------ Source data ------

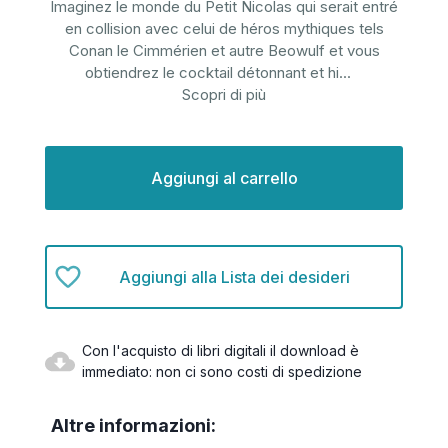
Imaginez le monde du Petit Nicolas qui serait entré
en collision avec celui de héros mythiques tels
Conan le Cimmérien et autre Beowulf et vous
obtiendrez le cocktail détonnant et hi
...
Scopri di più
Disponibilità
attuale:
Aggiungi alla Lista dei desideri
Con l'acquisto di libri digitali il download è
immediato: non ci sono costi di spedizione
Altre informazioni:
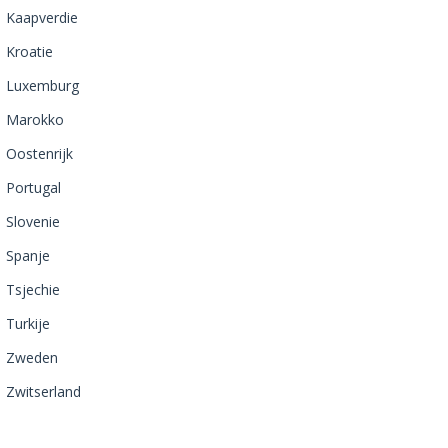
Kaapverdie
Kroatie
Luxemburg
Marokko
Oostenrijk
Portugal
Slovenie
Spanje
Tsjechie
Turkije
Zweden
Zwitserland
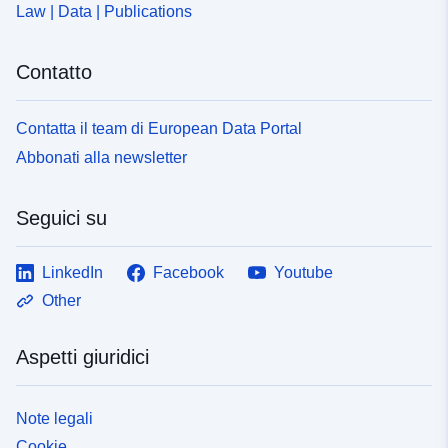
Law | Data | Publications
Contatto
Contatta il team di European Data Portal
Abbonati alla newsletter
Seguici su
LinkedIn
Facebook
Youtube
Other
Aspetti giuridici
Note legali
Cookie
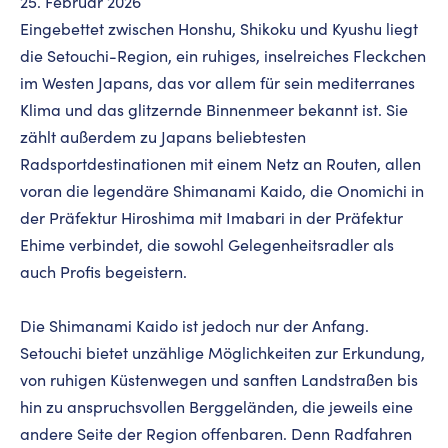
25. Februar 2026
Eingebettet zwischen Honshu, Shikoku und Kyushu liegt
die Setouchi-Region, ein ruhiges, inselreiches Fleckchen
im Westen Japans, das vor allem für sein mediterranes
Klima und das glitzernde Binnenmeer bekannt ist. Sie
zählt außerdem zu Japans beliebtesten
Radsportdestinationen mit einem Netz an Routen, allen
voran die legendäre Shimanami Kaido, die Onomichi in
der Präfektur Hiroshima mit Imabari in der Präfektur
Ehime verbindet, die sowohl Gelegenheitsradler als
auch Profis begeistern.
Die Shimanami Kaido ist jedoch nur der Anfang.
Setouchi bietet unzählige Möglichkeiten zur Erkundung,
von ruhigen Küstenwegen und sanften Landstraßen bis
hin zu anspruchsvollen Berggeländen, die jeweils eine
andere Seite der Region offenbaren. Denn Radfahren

------
------ Source data ------

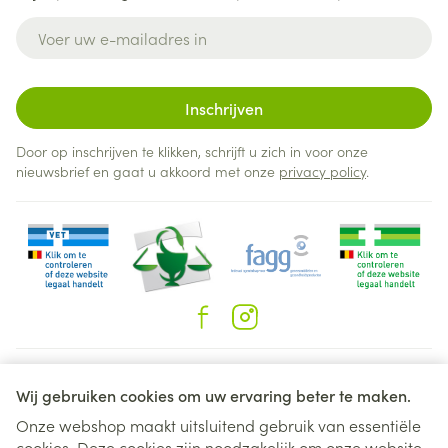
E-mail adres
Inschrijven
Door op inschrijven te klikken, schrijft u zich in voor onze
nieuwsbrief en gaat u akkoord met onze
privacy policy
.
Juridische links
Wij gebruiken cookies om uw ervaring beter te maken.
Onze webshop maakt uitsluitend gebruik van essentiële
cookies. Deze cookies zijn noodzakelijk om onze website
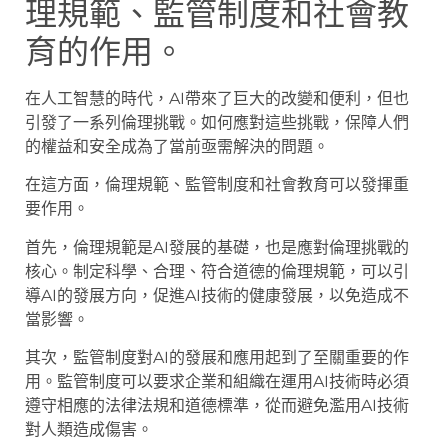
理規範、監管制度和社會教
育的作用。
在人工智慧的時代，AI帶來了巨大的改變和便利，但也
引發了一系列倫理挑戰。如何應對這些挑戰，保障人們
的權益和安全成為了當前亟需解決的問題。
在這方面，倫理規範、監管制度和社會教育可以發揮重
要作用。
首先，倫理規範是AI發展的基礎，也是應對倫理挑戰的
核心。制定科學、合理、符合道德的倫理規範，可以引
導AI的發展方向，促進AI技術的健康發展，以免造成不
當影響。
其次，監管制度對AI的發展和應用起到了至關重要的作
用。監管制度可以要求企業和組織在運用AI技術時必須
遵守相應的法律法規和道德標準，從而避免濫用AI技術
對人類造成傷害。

------

Collect every line of the material above that contains the string "Region", matching case exactly.

die Setouchi-Region, ein ruhiges, inselreiches Fleckchen
andere Seite der Region offenbaren. Denn Radfahren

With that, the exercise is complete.